Outre le développement des relations scientifiques, voyez vous d’autres enjeux ?

Jacques Lafaye : Les relations industrielles se développeront aussi. Valoriser la recherche est une motivation du plan Campus, réaffirmée dans le Grand Emprunt. C’est un point essentiel pour l’Onera, dont l’une des missions concerne les applications de la recherche en collaboration avec l’industrie.
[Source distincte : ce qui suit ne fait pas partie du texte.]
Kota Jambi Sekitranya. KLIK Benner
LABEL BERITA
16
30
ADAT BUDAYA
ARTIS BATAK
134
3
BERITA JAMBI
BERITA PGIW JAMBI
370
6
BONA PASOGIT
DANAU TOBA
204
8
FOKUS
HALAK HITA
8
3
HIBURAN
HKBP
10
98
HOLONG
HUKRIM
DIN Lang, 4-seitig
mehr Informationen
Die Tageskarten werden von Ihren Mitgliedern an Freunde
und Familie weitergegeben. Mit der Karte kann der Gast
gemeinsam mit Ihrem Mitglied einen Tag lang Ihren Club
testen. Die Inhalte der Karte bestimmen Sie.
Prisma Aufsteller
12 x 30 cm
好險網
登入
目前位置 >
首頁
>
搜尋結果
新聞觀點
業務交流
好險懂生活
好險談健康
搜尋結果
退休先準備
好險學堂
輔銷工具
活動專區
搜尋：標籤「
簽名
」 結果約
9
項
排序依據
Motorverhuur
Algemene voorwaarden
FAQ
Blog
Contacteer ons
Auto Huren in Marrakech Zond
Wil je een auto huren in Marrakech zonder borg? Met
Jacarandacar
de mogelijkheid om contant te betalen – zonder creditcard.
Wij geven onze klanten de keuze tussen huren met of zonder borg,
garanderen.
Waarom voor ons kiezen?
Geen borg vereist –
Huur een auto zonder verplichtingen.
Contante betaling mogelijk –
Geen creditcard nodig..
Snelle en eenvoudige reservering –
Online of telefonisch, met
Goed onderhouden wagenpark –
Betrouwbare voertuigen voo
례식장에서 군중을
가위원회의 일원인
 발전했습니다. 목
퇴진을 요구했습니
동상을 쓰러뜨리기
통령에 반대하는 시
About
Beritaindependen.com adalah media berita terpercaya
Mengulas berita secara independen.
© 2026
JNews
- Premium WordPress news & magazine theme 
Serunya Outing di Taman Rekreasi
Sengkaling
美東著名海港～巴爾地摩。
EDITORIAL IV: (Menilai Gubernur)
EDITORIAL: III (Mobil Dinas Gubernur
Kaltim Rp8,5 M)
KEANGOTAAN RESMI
Le plateau de Saclay aura un rôle attracteur d’entreprises, y compris des PMI, il y aura donc de nouvelles opportunités de développements communs.

Emmanuel Rosencher : Dans le domaine de la physique et de l’optique, nous collaborons déjà avec de très nombreuses PMI, comme Phasics, Leosphere, Fastlite,… et avec des grands groupes comme Thales TRT. Les relations industrielles ne peuvent que se renforcer et s’élargir avec, par exemple, l’arrivée de Horiba/ Jobin-Yvon. L’attractivité du Campus pour des étudiants du monde entier nous permettra d’attirer les meilleurs étudiants pour des thèses et des post-doc et de créer un vivier d’étudiants pour recruter nos futurs ingénieurs-chercheurs.

Pensez vous que l’Onera gagnera en notoriété ?

Jacques Lafaye : Le brassage par le plan Campus des disciplines et des compétences améliorera notre visibilité auprès des chercheurs et des entreprises. Nos futurs partenaires réaliseront que nous sommes au cœur de sujets très actuels. L’environnement avec des objectifs de diminution de la consommation des moteurs et de réduction du bruit en est un exemple. Notre appartenance à un ensemble de rang mondial avec les autres acteurs du plan Campus comme l’Ecole Polytechnique, Centrale, Supelec, HEC, le CEA, le CNRS… augmentera à l’évidence notre visibilité et notre notoriété.

Emmanuel Rosencher : De nombreux ingénieurs Onera enseignent déjà dans les grandes écoles comme Polytechnique, IOGS, Sup Elec… Notre développement sur le Plateau de Saclay facilitera leur tâche. Ils pourront encore mieux développer les contacts avec les étudiants, les convaincre de travailler avec nous ; c’est important car la compétition entre les centres de recherche pour attirer les meilleurs talents s’est récemment fortement accrue, du fait de la désaffection des jeunes pour les carrières scientifiques.